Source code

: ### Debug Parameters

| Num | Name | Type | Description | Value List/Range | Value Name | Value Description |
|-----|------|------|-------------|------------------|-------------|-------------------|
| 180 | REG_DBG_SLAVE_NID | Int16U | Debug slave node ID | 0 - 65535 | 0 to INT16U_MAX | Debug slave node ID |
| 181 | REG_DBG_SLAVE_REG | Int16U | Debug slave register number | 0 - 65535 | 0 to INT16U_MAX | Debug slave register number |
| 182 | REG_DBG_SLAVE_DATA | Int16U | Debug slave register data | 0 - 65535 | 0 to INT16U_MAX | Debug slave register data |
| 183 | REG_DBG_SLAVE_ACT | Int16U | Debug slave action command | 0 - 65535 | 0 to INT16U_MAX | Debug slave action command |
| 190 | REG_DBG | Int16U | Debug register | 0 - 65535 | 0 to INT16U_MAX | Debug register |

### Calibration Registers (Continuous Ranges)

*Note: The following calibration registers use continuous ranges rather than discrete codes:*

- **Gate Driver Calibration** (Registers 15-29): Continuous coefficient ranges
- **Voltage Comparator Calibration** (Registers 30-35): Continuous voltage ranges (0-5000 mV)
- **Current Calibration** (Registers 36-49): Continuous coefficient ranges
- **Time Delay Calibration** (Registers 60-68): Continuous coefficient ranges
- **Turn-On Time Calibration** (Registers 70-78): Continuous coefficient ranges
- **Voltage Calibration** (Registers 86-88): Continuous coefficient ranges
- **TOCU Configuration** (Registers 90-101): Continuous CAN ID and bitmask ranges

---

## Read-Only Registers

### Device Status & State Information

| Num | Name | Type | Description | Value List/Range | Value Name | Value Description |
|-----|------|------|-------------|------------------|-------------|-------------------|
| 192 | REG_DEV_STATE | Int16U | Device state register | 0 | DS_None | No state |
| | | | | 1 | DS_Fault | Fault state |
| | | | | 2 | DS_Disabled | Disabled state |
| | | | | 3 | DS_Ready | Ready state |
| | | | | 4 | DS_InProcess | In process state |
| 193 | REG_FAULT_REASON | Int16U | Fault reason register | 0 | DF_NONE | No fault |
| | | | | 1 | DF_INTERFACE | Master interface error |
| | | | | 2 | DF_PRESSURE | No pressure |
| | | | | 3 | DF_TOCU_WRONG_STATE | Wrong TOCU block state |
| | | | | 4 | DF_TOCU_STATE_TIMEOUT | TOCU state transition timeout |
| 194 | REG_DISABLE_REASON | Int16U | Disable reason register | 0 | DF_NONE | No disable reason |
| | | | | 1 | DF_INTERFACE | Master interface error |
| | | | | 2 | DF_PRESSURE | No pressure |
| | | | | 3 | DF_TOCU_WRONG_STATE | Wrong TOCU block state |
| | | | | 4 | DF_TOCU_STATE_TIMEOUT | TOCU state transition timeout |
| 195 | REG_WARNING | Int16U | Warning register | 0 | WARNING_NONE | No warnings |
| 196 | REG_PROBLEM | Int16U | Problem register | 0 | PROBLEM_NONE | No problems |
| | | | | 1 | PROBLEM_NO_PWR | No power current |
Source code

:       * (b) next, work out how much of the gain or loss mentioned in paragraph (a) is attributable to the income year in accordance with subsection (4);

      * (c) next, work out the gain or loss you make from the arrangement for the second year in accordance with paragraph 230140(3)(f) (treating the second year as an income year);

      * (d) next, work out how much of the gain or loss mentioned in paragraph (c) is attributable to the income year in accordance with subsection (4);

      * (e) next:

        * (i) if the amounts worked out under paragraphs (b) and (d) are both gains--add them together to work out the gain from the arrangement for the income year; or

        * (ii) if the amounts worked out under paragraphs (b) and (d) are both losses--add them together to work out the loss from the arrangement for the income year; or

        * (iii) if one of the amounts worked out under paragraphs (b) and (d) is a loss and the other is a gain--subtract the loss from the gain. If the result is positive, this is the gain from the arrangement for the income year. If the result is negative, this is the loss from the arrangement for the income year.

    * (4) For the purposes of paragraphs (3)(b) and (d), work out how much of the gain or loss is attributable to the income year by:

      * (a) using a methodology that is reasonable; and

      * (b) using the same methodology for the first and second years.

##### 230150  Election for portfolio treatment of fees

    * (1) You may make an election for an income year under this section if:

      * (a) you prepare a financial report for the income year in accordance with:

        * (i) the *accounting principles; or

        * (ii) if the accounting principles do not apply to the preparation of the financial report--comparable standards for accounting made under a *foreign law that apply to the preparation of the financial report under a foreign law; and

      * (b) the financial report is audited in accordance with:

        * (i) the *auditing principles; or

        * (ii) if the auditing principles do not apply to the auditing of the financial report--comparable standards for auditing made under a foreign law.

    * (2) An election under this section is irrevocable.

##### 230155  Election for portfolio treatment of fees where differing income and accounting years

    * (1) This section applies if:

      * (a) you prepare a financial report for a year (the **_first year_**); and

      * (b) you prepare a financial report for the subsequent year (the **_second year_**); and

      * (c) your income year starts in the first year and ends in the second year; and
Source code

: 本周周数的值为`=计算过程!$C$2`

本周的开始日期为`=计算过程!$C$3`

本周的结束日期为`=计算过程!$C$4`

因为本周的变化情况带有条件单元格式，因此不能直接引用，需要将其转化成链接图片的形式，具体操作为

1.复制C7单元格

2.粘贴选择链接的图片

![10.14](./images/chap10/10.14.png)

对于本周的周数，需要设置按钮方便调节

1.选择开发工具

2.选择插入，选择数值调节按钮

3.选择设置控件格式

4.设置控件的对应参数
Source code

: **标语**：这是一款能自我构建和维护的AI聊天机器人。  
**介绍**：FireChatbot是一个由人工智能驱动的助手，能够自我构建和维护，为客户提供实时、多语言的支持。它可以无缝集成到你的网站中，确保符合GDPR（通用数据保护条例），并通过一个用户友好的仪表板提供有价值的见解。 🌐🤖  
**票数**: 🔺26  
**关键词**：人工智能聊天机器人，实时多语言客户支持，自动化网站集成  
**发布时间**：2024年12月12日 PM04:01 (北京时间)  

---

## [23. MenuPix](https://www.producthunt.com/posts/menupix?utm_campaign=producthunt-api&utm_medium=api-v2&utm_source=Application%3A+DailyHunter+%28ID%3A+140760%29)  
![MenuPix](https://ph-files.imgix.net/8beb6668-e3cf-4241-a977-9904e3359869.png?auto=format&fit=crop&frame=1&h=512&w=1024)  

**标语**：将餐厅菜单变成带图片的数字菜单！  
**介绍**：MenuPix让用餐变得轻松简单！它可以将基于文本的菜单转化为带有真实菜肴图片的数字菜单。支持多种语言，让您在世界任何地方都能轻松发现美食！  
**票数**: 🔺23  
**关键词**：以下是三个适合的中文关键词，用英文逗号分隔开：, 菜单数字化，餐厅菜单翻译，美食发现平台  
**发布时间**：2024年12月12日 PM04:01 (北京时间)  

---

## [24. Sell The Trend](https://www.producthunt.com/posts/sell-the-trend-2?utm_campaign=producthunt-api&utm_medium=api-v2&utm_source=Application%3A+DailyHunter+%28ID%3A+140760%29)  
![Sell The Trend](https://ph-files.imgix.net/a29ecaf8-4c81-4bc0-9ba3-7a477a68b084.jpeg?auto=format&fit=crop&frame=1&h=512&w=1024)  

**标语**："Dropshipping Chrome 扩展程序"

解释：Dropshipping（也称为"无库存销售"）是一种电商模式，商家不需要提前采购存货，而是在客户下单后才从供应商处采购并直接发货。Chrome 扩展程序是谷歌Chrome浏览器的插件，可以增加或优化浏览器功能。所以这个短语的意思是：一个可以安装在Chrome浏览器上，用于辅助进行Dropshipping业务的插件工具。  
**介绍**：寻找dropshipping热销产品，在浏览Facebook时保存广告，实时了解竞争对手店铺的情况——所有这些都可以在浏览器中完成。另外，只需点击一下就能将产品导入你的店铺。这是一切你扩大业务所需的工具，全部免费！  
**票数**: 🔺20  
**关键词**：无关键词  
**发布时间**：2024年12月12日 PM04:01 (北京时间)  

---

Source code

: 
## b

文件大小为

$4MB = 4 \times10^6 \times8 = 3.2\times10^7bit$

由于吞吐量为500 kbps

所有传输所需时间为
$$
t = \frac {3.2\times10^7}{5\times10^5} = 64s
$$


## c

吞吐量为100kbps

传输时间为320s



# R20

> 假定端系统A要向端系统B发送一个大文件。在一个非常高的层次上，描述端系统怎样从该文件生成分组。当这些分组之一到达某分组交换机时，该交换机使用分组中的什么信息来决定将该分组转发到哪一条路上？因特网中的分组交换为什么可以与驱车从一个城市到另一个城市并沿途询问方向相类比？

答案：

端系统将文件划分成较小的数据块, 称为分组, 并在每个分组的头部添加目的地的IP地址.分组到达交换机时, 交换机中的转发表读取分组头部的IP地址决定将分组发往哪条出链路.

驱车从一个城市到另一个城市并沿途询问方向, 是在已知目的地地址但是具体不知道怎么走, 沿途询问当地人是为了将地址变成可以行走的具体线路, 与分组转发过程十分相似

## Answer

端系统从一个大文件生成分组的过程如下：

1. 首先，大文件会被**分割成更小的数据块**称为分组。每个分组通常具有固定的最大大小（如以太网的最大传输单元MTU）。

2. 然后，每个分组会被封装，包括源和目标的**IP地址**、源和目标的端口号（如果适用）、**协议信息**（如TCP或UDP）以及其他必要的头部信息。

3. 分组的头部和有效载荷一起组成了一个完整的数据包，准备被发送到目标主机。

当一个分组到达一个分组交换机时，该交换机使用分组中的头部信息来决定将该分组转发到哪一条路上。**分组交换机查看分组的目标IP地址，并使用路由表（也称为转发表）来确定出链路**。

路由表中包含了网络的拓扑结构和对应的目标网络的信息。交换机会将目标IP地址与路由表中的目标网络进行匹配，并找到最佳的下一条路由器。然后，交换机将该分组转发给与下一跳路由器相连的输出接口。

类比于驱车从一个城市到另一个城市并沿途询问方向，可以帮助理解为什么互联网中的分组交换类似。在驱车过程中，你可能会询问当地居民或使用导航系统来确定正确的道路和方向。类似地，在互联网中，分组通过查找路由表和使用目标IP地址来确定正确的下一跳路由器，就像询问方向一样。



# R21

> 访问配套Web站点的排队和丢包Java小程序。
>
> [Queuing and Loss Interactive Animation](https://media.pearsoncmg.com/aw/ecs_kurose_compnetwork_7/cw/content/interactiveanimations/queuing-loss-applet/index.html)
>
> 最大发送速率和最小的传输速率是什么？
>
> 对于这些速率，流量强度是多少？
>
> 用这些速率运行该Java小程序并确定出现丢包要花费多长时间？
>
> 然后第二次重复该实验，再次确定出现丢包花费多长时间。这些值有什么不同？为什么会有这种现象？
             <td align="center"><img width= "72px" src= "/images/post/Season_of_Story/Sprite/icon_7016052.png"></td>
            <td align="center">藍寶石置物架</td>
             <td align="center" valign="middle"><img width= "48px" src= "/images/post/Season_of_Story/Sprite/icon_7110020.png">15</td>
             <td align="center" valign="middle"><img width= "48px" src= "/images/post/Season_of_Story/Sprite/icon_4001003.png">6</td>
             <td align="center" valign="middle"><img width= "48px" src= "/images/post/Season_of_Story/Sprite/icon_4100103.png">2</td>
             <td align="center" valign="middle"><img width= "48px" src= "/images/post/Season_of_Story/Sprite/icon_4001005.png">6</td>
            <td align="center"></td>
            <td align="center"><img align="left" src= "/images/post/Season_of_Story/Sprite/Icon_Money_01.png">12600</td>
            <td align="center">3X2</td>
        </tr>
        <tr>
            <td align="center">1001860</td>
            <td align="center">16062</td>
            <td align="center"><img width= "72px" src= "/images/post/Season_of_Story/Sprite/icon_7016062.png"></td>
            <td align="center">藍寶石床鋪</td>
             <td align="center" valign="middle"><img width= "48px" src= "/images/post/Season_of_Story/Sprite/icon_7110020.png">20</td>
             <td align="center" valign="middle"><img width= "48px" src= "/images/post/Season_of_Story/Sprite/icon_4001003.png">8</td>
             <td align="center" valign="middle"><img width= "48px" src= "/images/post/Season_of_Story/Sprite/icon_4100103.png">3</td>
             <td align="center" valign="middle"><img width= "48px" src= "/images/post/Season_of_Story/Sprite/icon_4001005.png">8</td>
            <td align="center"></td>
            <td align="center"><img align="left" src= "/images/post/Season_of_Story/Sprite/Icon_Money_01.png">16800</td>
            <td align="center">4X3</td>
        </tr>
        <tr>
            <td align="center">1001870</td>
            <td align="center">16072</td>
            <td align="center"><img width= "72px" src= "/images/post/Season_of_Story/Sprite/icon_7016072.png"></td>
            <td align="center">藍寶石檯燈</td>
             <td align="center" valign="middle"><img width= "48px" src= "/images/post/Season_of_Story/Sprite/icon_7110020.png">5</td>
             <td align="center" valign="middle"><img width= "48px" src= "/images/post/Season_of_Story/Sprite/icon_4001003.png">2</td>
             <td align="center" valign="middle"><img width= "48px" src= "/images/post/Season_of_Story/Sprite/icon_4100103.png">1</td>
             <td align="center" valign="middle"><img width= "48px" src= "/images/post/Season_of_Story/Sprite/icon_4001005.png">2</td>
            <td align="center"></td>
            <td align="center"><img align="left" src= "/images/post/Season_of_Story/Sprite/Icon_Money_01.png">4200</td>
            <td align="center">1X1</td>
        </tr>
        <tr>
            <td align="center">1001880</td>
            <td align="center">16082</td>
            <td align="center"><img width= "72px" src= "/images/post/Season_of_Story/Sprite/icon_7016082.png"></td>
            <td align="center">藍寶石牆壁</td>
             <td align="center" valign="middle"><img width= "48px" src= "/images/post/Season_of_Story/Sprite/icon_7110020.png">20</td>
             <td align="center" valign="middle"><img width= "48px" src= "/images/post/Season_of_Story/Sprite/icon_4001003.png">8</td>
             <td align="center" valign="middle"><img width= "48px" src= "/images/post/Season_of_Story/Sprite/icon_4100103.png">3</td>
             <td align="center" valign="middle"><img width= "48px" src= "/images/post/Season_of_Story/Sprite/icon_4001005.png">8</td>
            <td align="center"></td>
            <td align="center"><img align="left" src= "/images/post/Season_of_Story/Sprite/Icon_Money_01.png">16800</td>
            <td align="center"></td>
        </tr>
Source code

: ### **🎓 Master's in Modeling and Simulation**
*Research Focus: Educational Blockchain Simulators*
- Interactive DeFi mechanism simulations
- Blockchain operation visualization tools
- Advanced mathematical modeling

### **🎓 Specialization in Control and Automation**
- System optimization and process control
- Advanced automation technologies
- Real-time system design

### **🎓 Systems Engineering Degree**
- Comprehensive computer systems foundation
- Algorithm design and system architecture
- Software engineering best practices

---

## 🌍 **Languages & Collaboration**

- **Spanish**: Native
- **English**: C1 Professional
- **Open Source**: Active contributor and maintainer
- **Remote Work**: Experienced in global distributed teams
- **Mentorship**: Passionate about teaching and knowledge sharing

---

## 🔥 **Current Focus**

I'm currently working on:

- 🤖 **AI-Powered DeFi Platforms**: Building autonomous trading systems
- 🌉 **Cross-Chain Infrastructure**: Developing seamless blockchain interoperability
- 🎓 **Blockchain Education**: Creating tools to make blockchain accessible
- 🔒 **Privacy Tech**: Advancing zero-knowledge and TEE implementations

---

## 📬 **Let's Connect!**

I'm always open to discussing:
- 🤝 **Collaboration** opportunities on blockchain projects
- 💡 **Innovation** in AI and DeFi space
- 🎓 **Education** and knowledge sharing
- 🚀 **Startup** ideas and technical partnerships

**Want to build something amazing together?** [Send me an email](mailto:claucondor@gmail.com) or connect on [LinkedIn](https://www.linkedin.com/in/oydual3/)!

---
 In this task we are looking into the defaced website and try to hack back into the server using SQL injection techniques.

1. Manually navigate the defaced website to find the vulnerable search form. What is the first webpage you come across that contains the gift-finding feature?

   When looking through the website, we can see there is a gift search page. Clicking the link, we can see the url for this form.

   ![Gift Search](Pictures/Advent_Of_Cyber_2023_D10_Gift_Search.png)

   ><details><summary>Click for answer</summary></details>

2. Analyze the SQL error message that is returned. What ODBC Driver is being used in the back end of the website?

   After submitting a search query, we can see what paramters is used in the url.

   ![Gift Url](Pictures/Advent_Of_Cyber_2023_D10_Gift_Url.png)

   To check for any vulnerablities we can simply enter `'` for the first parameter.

+ + + +

__PROBLEM DESCRIPTION__: Transcribe the lines of the entries verbatim, starting at the line that contains "- 🤖 **AI-Powered" and ending at the line that contains "## 📬 **Let's Connect!**", both included.

__RESULT FOR THIS EXERCISE__:
- 🤖 **AI-Powered DeFi Platforms**: Building autonomous trading systems
- 🌉 **Cross-Chain Infrastructure**: Developing seamless blockchain interoperability
- 🎓 **Blockchain Education**: Creating tools to make blockchain accessible
- 🔒 **Privacy Tech**: Advancing zero-knowledge and TEE implementations

---

## 📬 **Let's Connect!**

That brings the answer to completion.